Work request 1:
In the Terminator 3 review, which actress plays Kate Brewster?
Work request 2:
Continue the Terminator 3 review, picking up after its final sentence.

Document passage:
----
A similar battle cry: "No Fear" appeared on the shirts of my classmates when I was obsessed with Terminator 2: Judgement Day. Now, "No Fear" shirts are quickly passed on at Savers for more favorable duds that read "Hudson Soccer: District #3859," or "Lazy Jake's RV Resort."
Likewise, the heir to the Terminator series, Jonathan Mostow, has passed on "No fate but what we make," for something like... "Woa isn't that explosion awesome?"
The morning of T3's screening I'm watching a liquid nitrogen- drenched T-1000 shatter from Arnold's shotgun blast- still one of my favorite scenes in T2. Five minutes later I'm at the doctor's office, sitting on the examining bench, hand outstretched over a spitting cup of real-life liquid nitrogen. I tell myself "No this isn't fate," and try to have "No Fear."
"This is really going to hurt isn't it," I say, far removed from the memory of the last time I had a wart terminated.
"Yeah. It's going to sting," the doctor says.
Talk about understatement.
That night I'm sitting in the theater with a bandage barely covering what looks and feels like a sub-dermal June Bug sticking out of the side my finger, watching with typical sequel anxiety, thinking through the pain: "I hope this doesn't suck."
A haggard John Connor (Nick Stahl) lives off the grid: no address; no phone number; no identification. This is where no one living or non-living can find him, at least for the film's first five minutes. In a coincidence that should be sickening to die-hard T2 commandos, Connor meets up with Kate Brewster (Claire Danes), an oblivious veterinarian with best-laid-plans and a puzzling past/future connection to the young rebel leader (puzzling at least for the next 15 minutes). Enter nude time travelers T-X (Kristinna Loken) and T-800 (Arnold Schwarzenegger) who return to do exactly what their predecessors did in T2, kill/save John Connor.
----
Information provided:
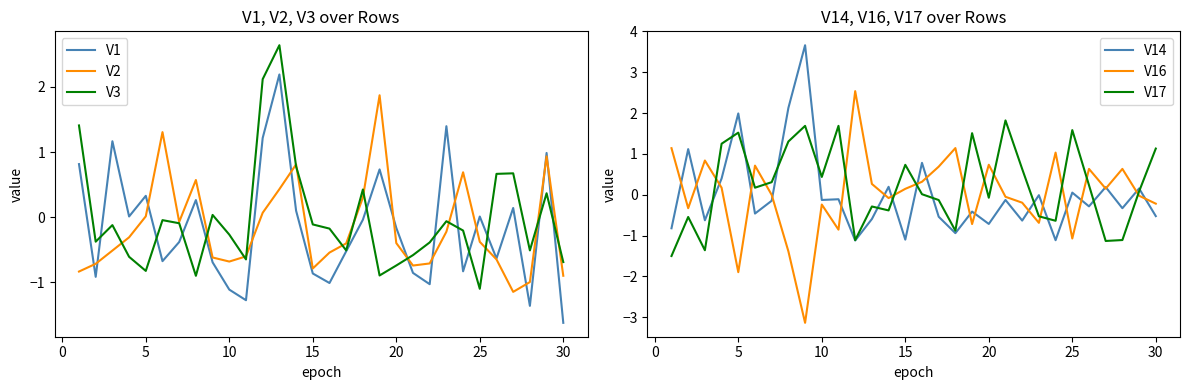

The value of V3 at 25 is -0.6. True or false?

False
----
Task answer 1:
Claire Danes

Task answer 2:
This plot is a no-brainer, which is good because my finger still hurts a lot. It hurts so much that all I can think of is liquid nitrogen. Although it only has a cameo in the film, liquid nitrogen could be the most dangerous man-made appliance in T2. What else is colder than the heart of a steel serial killer; colder than Jason Patrick's liquid-metallic mask; colder than Linda Hamilton in faux-catatonic sleep; colder than how the original Terminator drones "Sarah Connor?"
Bam!
But without a tribute liquid nitro scene, what is cold about Terminator 3?
The only answer I have is: T-X. Kristinna Loken's Barbie-doll plasticity and runway gait and glare weaves sex with violence as tight as her designer outfit.
She's got my attention when she says her first victim's name in a delicious receptionist fatale tone and then pulls the trigger.
That may be cold, but cool is really the word action director Mostow (U-571) is going for.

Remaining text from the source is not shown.